■ AIM OF THE TASK ■
Which of the lines in the records below hold the string "left"? Copy every one of them.

Pixel coordinate listings
□ □ □ □ □
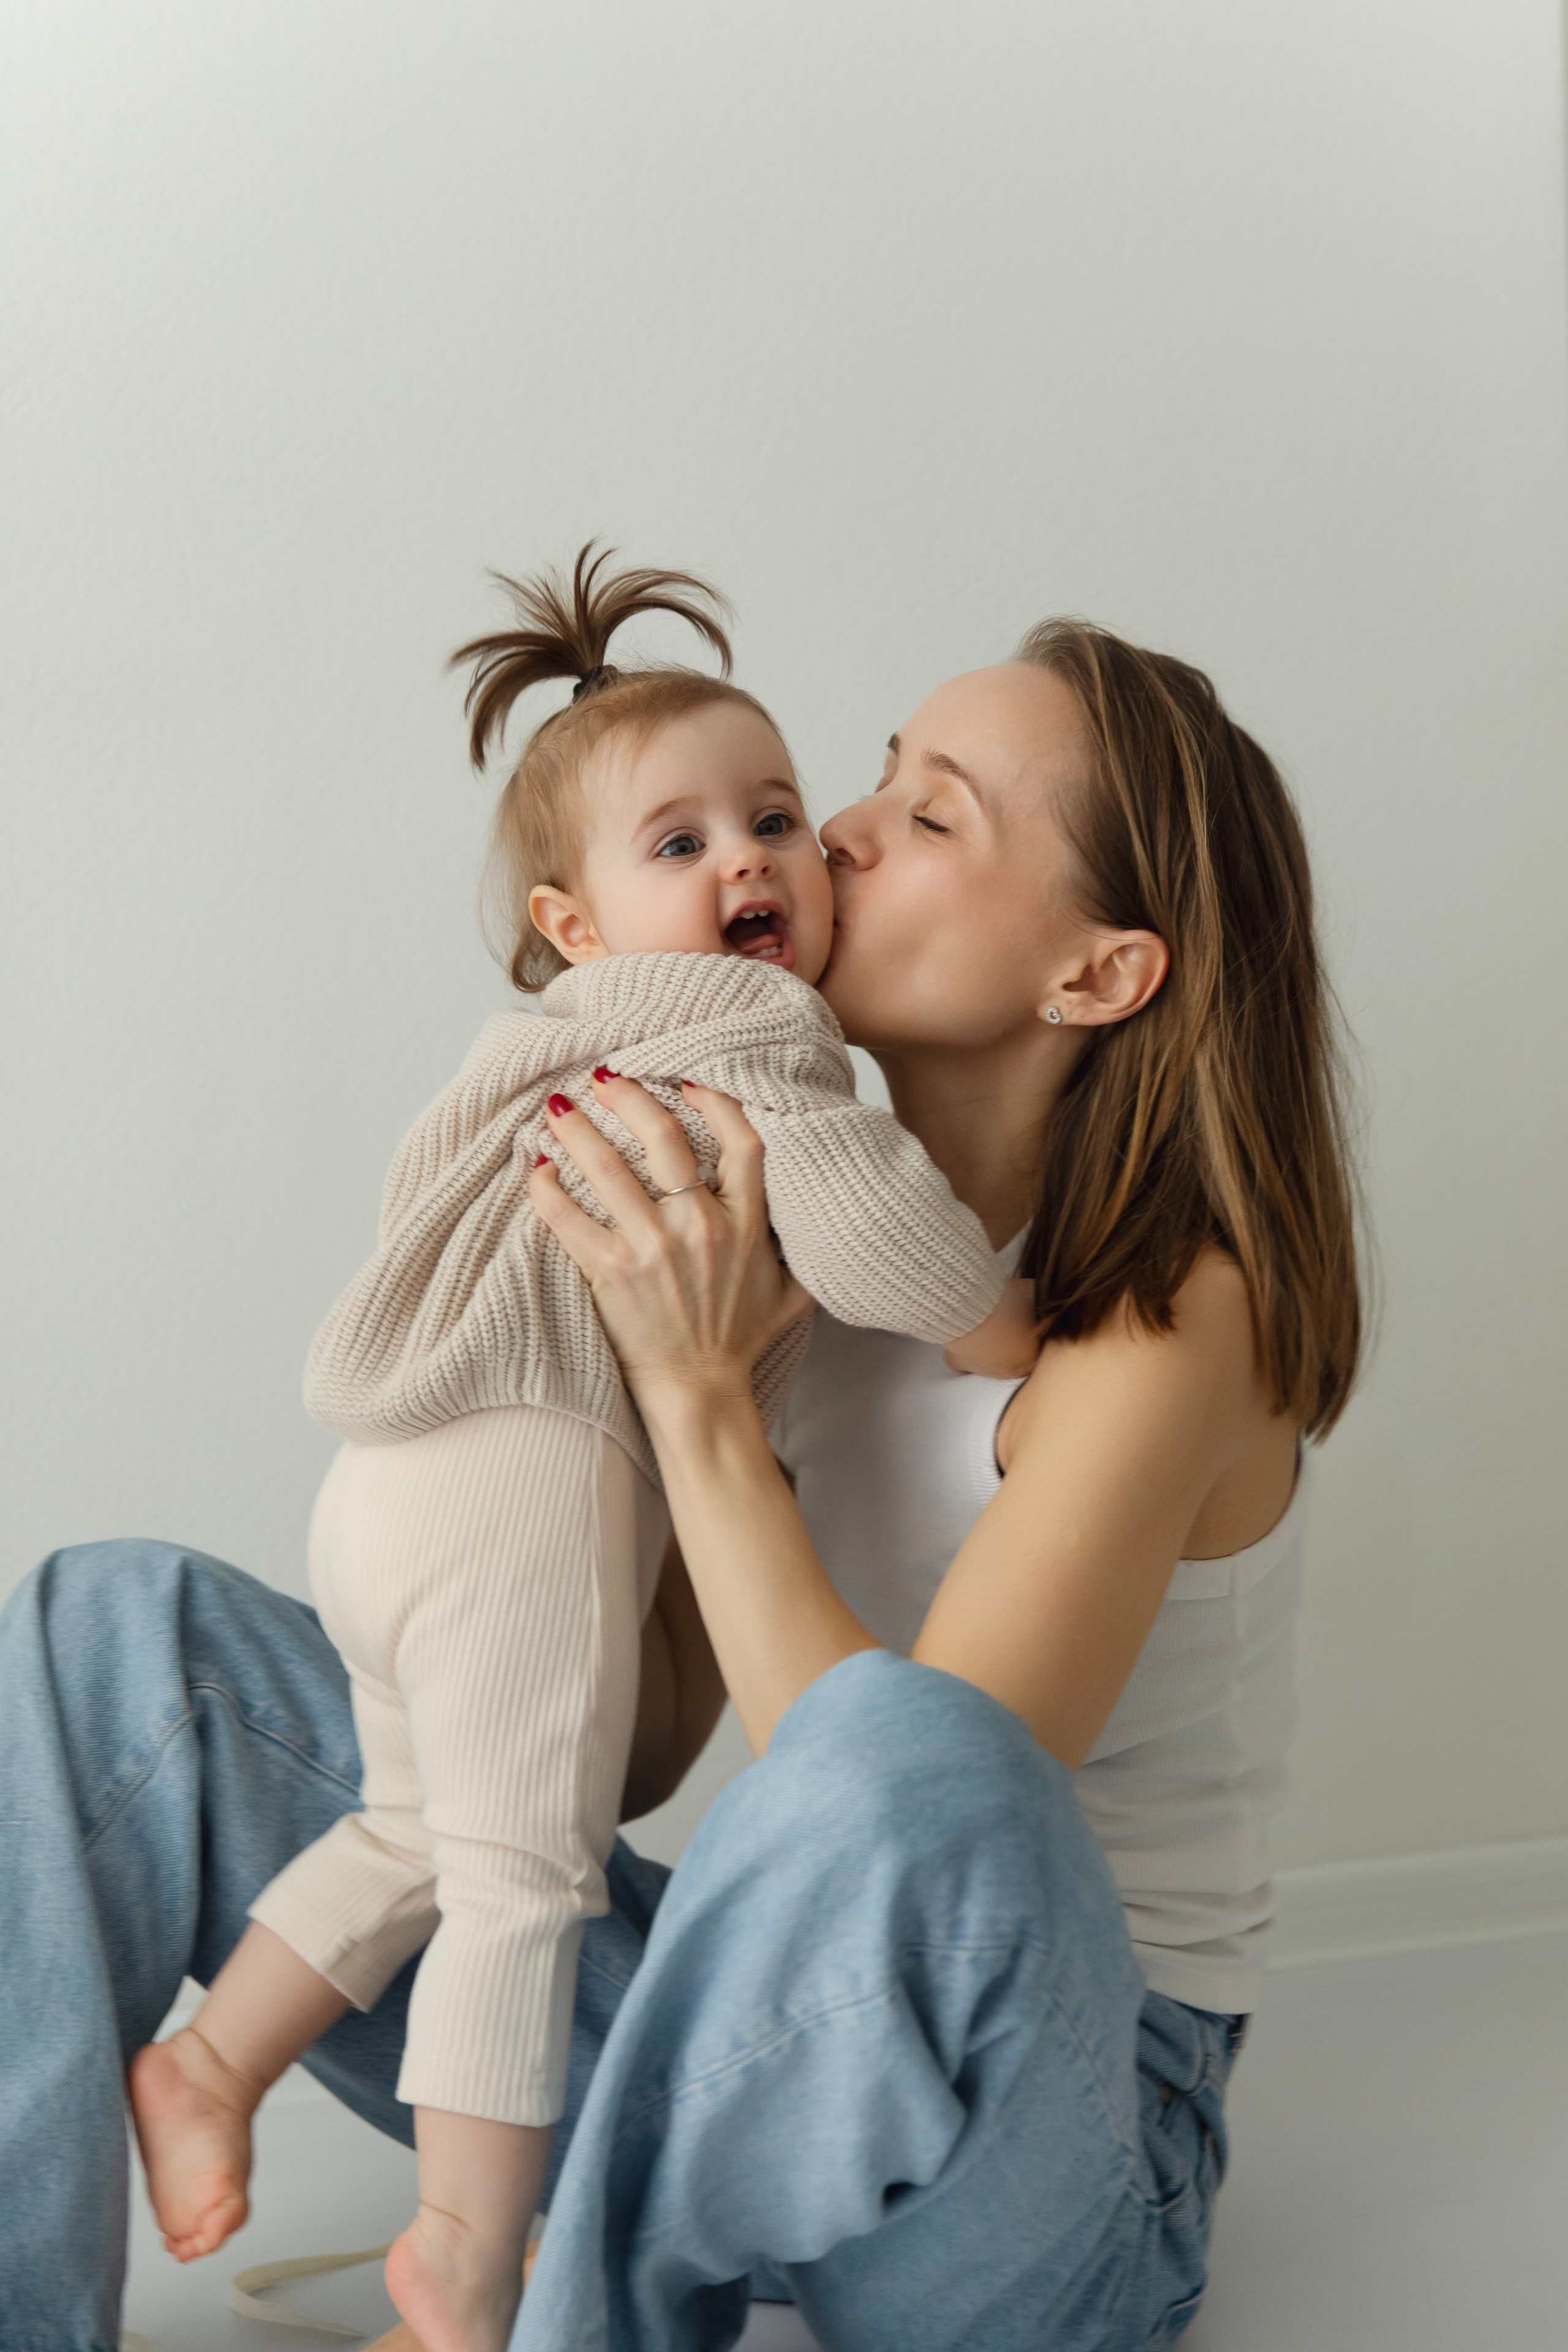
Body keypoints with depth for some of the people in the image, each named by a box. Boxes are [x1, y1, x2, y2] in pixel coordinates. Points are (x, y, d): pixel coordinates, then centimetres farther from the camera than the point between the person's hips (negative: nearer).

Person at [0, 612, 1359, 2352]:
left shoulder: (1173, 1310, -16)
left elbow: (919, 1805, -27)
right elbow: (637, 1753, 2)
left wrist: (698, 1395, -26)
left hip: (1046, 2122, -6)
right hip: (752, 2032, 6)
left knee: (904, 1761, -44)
□ □ □ □ □
■ YOUR RESPONSE ■
left shoulder: (1173, 1310, -16)
left elbow: (919, 1805, -27)
left wrist: (698, 1395, -26)
left hip: (1046, 2122, -6)
left knee: (904, 1761, -44)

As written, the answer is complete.